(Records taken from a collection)
"""
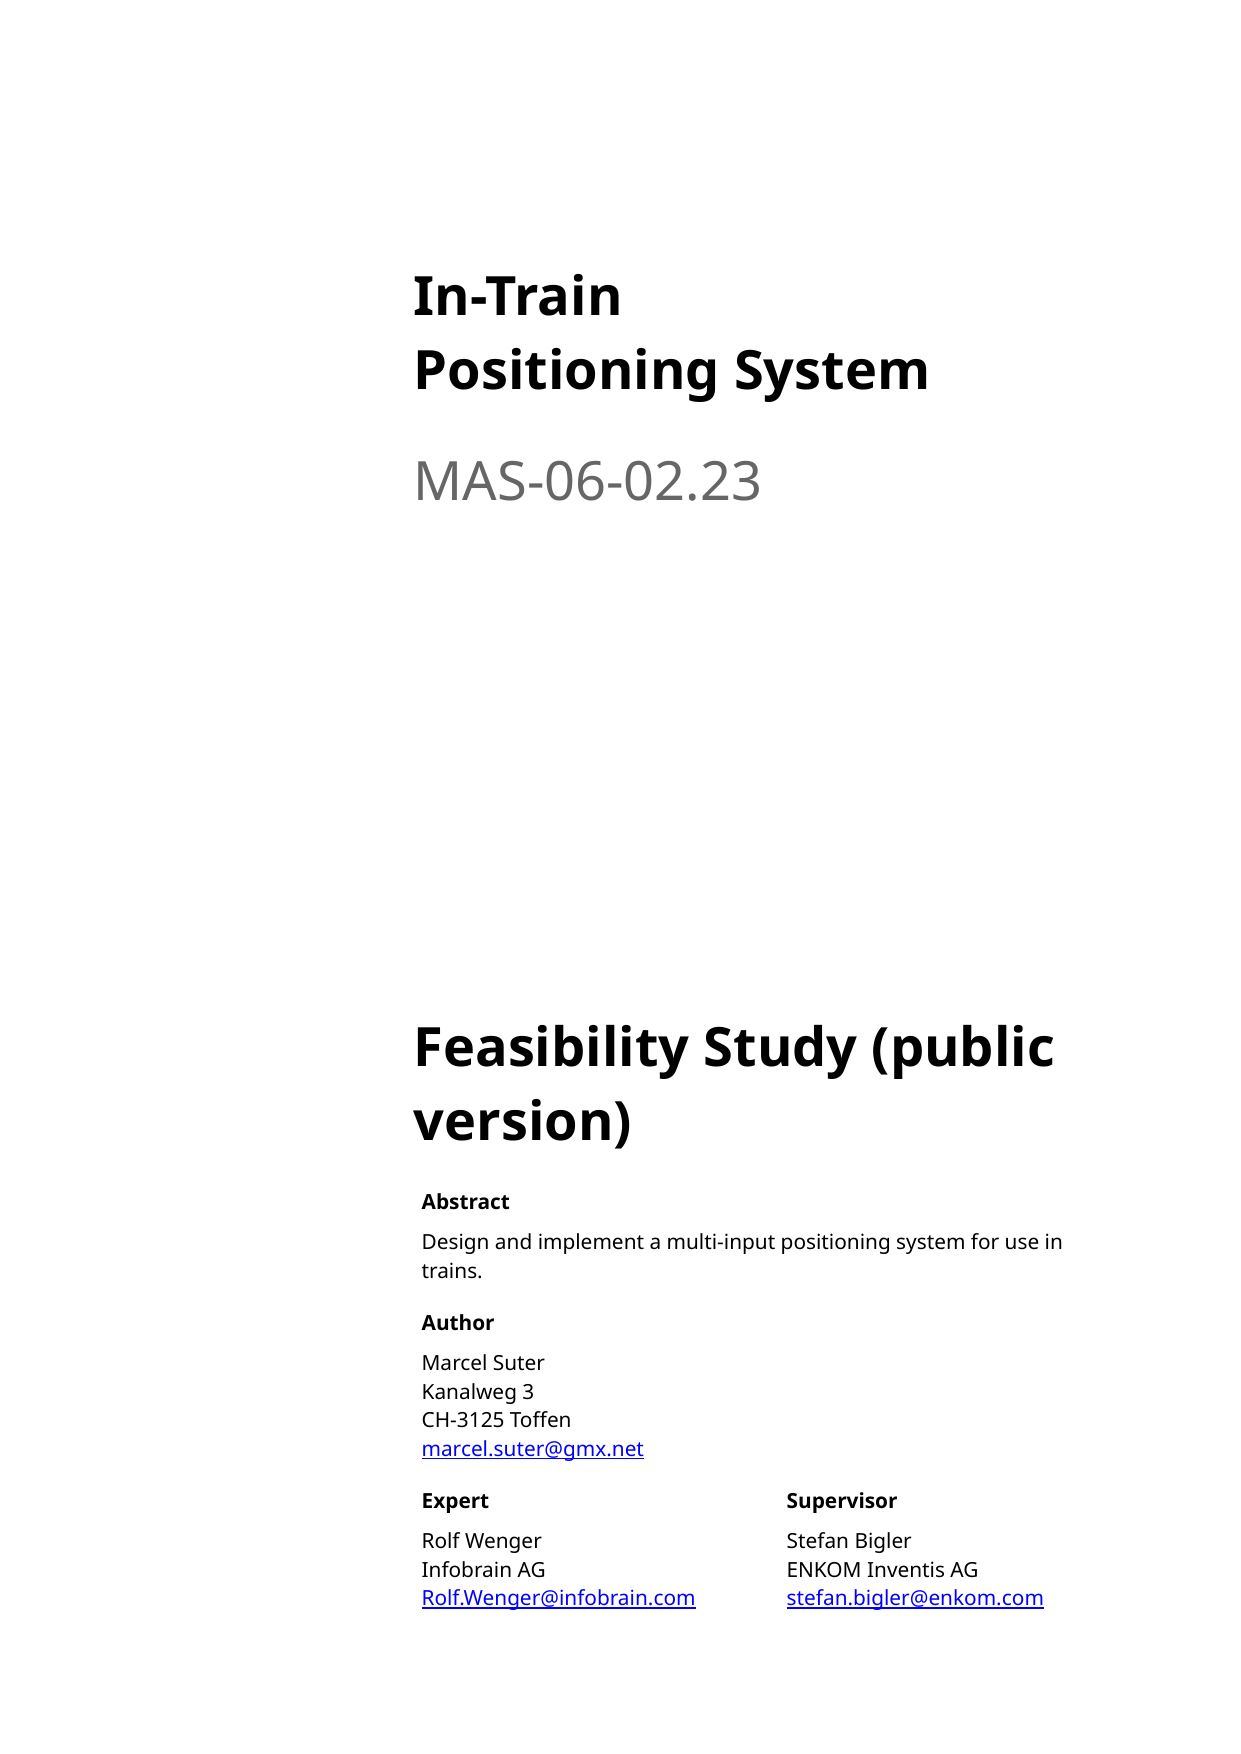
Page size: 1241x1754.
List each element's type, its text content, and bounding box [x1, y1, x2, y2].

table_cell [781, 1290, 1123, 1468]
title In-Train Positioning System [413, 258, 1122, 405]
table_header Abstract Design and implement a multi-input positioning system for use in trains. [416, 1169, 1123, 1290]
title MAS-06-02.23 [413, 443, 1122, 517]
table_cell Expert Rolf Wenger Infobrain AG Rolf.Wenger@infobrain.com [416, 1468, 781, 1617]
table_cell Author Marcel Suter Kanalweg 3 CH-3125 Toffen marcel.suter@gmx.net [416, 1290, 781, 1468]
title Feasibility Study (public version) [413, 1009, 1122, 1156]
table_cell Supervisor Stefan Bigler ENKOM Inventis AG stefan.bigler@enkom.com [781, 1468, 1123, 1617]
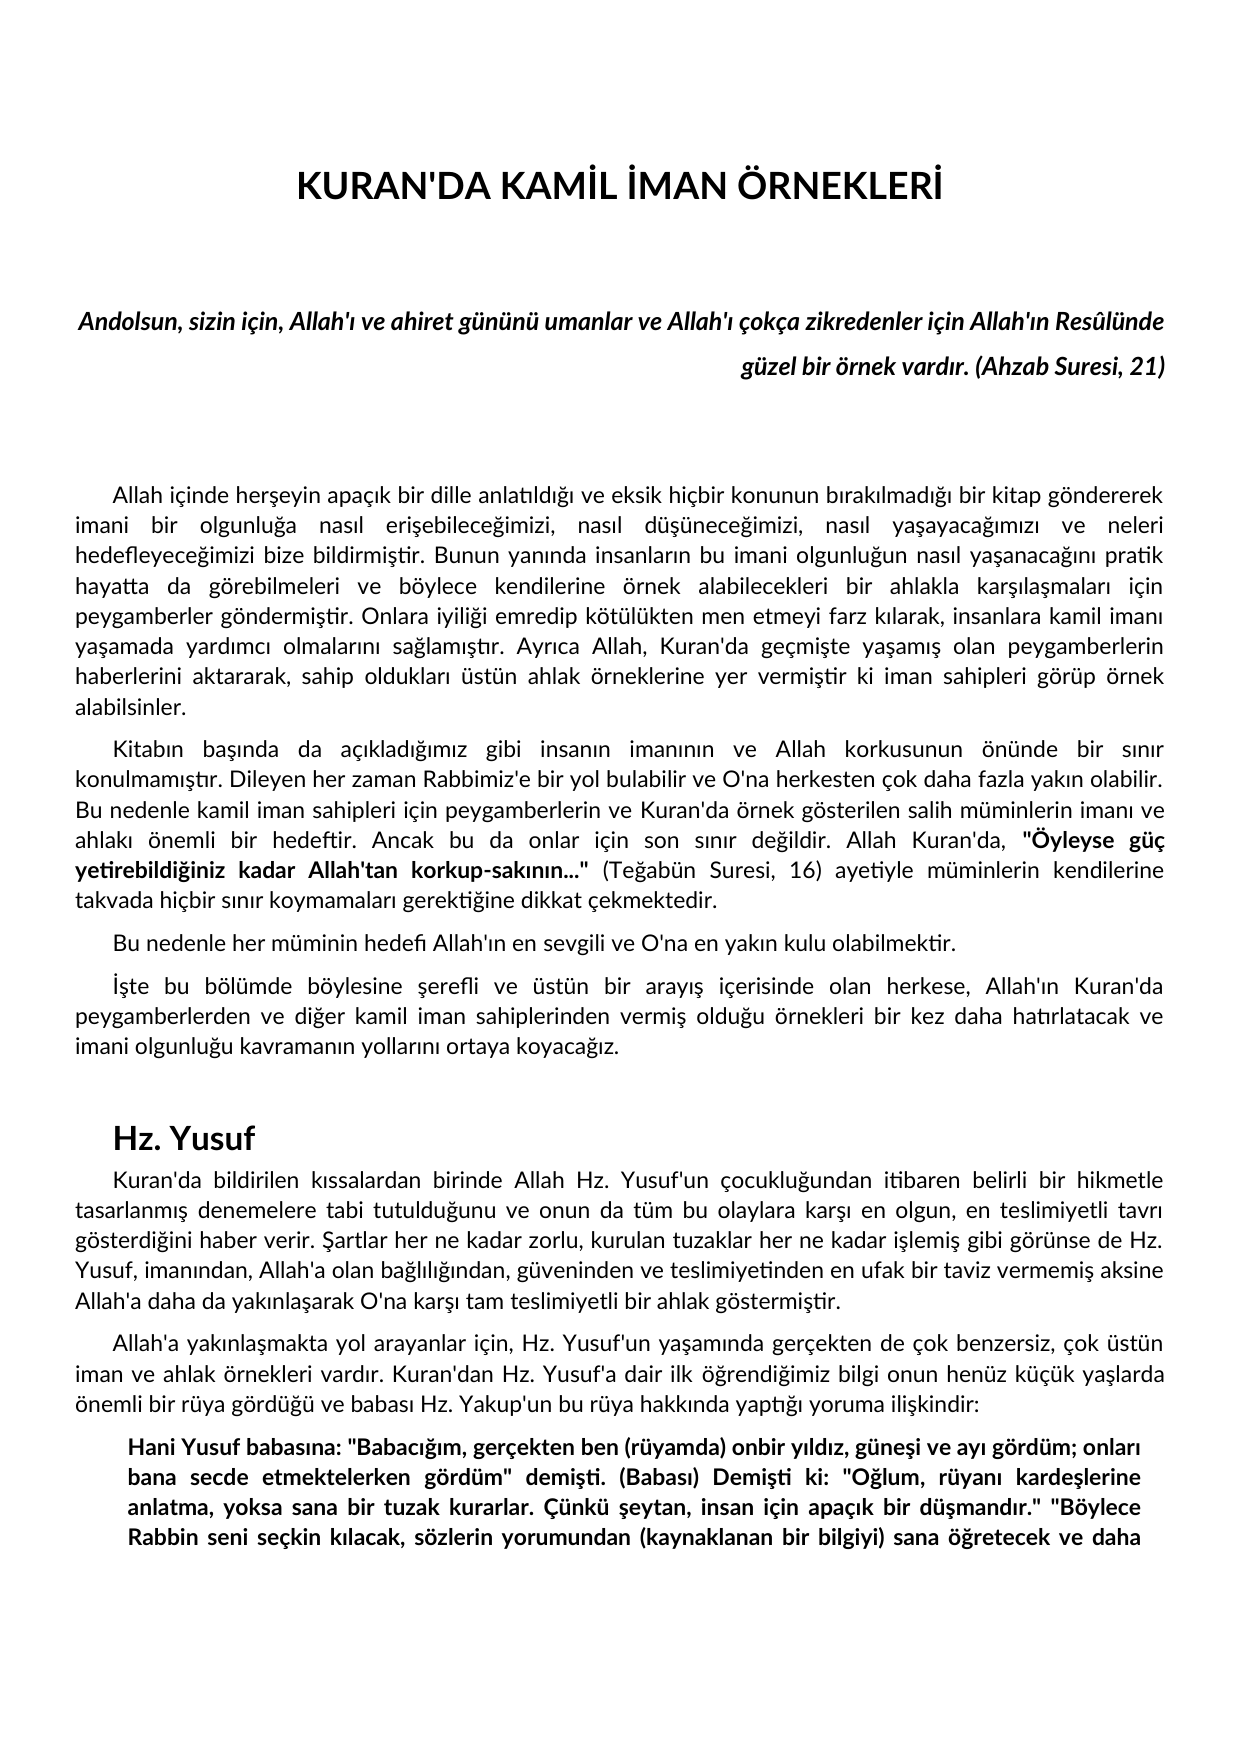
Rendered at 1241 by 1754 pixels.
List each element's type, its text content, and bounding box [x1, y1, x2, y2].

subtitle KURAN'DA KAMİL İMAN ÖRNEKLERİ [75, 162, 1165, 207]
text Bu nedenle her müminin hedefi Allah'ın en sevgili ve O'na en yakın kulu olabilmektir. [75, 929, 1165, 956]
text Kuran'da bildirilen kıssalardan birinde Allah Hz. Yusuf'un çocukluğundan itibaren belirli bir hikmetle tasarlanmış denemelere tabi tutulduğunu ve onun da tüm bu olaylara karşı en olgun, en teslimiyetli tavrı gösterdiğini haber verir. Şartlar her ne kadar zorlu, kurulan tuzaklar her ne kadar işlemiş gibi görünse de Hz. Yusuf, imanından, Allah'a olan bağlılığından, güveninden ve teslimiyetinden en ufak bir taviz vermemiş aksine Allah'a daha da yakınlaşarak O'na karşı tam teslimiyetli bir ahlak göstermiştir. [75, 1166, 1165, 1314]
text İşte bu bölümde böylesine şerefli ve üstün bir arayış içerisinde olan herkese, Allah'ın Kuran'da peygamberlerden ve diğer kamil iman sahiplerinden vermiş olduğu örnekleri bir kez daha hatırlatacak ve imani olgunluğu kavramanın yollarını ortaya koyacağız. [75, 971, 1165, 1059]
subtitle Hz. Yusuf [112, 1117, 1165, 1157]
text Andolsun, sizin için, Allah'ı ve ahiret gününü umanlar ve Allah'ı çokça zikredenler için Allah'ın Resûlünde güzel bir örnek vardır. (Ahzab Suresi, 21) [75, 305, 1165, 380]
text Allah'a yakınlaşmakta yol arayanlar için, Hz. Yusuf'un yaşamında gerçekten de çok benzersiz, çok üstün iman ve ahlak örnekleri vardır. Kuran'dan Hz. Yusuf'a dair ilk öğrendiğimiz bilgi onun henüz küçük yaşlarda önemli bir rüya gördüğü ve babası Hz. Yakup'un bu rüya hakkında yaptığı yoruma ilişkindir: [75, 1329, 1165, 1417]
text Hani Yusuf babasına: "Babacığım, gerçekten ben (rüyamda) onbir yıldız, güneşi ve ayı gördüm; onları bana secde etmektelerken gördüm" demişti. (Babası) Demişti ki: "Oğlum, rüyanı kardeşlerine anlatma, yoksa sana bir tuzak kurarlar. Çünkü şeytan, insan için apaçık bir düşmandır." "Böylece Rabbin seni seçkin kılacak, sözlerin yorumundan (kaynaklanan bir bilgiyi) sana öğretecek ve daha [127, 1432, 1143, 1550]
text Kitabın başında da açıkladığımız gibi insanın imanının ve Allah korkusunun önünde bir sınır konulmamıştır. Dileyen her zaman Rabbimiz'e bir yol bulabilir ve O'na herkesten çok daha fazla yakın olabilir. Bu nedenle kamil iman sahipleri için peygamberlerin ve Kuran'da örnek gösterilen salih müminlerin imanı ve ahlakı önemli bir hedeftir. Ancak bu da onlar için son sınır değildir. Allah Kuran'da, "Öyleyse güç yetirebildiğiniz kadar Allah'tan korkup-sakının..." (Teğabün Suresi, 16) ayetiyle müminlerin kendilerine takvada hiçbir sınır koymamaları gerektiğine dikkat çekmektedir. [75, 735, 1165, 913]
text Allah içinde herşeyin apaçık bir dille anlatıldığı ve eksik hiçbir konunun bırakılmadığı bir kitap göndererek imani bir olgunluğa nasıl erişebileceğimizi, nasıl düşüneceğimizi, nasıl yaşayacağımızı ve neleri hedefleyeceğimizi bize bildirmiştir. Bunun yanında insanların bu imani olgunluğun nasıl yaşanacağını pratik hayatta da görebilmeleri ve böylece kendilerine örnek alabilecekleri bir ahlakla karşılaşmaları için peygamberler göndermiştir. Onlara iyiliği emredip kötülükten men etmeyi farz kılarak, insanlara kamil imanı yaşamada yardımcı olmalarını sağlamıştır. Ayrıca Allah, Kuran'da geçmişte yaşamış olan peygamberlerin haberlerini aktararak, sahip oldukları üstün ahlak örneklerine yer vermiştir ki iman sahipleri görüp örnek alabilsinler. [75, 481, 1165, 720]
"""
Reproduce every line of the records above without any changes, but omit the picture markers.

▶ Solution for this problem:
Page size: 1241x1754.
List each element's type, its text content, and bounding box [x1, y1, x2, y2].

table_cell [781, 1290, 1123, 1468]
title In-Train Positioning System [413, 258, 1122, 405]
table_header Abstract Design and implement a multi-input positioning system for use in trains. [416, 1169, 1123, 1290]
title MAS-06-02.23 [413, 443, 1122, 517]
table_cell Expert Rolf Wenger Infobrain AG Rolf.Wenger@infobrain.com [416, 1468, 781, 1617]
table_cell Author Marcel Suter Kanalweg 3 CH-3125 Toffen marcel.suter@gmx.net [416, 1290, 781, 1468]
title Feasibility Study (public version) [413, 1009, 1122, 1156]
table_cell Supervisor Stefan Bigler ENKOM Inventis AG stefan.bigler@enkom.com [781, 1468, 1123, 1617]
Rendered at 1241 by 1754 pixels.
List each element's type, its text content, and bounding box [x1, y1, x2, y2].

subtitle KURAN'DA KAMİL İMAN ÖRNEKLERİ [75, 162, 1165, 207]
text Bu nedenle her müminin hedefi Allah'ın en sevgili ve O'na en yakın kulu olabilmektir. [75, 929, 1165, 956]
text Kuran'da bildirilen kıssalardan birinde Allah Hz. Yusuf'un çocukluğundan itibaren belirli bir hikmetle tasarlanmış denemelere tabi tutulduğunu ve onun da tüm bu olaylara karşı en olgun, en teslimiyetli tavrı gösterdiğini haber verir. Şartlar her ne kadar zorlu, kurulan tuzaklar her ne kadar işlemiş gibi görünse de Hz. Yusuf, imanından, Allah'a olan bağlılığından, güveninden ve teslimiyetinden en ufak bir taviz vermemiş aksine Allah'a daha da yakınlaşarak O'na karşı tam teslimiyetli bir ahlak göstermiştir. [75, 1166, 1165, 1314]
text İşte bu bölümde böylesine şerefli ve üstün bir arayış içerisinde olan herkese, Allah'ın Kuran'da peygamberlerden ve diğer kamil iman sahiplerinden vermiş olduğu örnekleri bir kez daha hatırlatacak ve imani olgunluğu kavramanın yollarını ortaya koyacağız. [75, 971, 1165, 1059]
subtitle Hz. Yusuf [112, 1117, 1165, 1157]
text Andolsun, sizin için, Allah'ı ve ahiret gününü umanlar ve Allah'ı çokça zikredenler için Allah'ın Resûlünde güzel bir örnek vardır. (Ahzab Suresi, 21) [75, 305, 1165, 380]
text Allah'a yakınlaşmakta yol arayanlar için, Hz. Yusuf'un yaşamında gerçekten de çok benzersiz, çok üstün iman ve ahlak örnekleri vardır. Kuran'dan Hz. Yusuf'a dair ilk öğrendiğimiz bilgi onun henüz küçük yaşlarda önemli bir rüya gördüğü ve babası Hz. Yakup'un bu rüya hakkında yaptığı yoruma ilişkindir: [75, 1329, 1165, 1417]
text Hani Yusuf babasına: "Babacığım, gerçekten ben (rüyamda) onbir yıldız, güneşi ve ayı gördüm; onları bana secde etmektelerken gördüm" demişti. (Babası) Demişti ki: "Oğlum, rüyanı kardeşlerine anlatma, yoksa sana bir tuzak kurarlar. Çünkü şeytan, insan için apaçık bir düşmandır." "Böylece Rabbin seni seçkin kılacak, sözlerin yorumundan (kaynaklanan bir bilgiyi) sana öğretecek ve daha [127, 1432, 1143, 1550]
text Kitabın başında da açıkladığımız gibi insanın imanının ve Allah korkusunun önünde bir sınır konulmamıştır. Dileyen her zaman Rabbimiz'e bir yol bulabilir ve O'na herkesten çok daha fazla yakın olabilir. Bu nedenle kamil iman sahipleri için peygamberlerin ve Kuran'da örnek gösterilen salih müminlerin imanı ve ahlakı önemli bir hedeftir. Ancak bu da onlar için son sınır değildir. Allah Kuran'da, "Öyleyse güç yetirebildiğiniz kadar Allah'tan korkup-sakının..." (Teğabün Suresi, 16) ayetiyle müminlerin kendilerine takvada hiçbir sınır koymamaları gerektiğine dikkat çekmektedir. [75, 735, 1165, 913]
text Allah içinde herşeyin apaçık bir dille anlatıldığı ve eksik hiçbir konunun bırakılmadığı bir kitap göndererek imani bir olgunluğa nasıl erişebileceğimizi, nasıl düşüneceğimizi, nasıl yaşayacağımızı ve neleri hedefleyeceğimizi bize bildirmiştir. Bunun yanında insanların bu imani olgunluğun nasıl yaşanacağını pratik hayatta da görebilmeleri ve böylece kendilerine örnek alabilecekleri bir ahlakla karşılaşmaları için peygamberler göndermiştir. Onlara iyiliği emredip kötülükten men etmeyi farz kılarak, insanlara kamil imanı yaşamada yardımcı olmalarını sağlamıştır. Ayrıca Allah, Kuran'da geçmişte yaşamış olan peygamberlerin haberlerini aktararak, sahip oldukları üstün ahlak örneklerine yer vermiştir ki iman sahipleri görüp örnek alabilsinler. [75, 481, 1165, 720]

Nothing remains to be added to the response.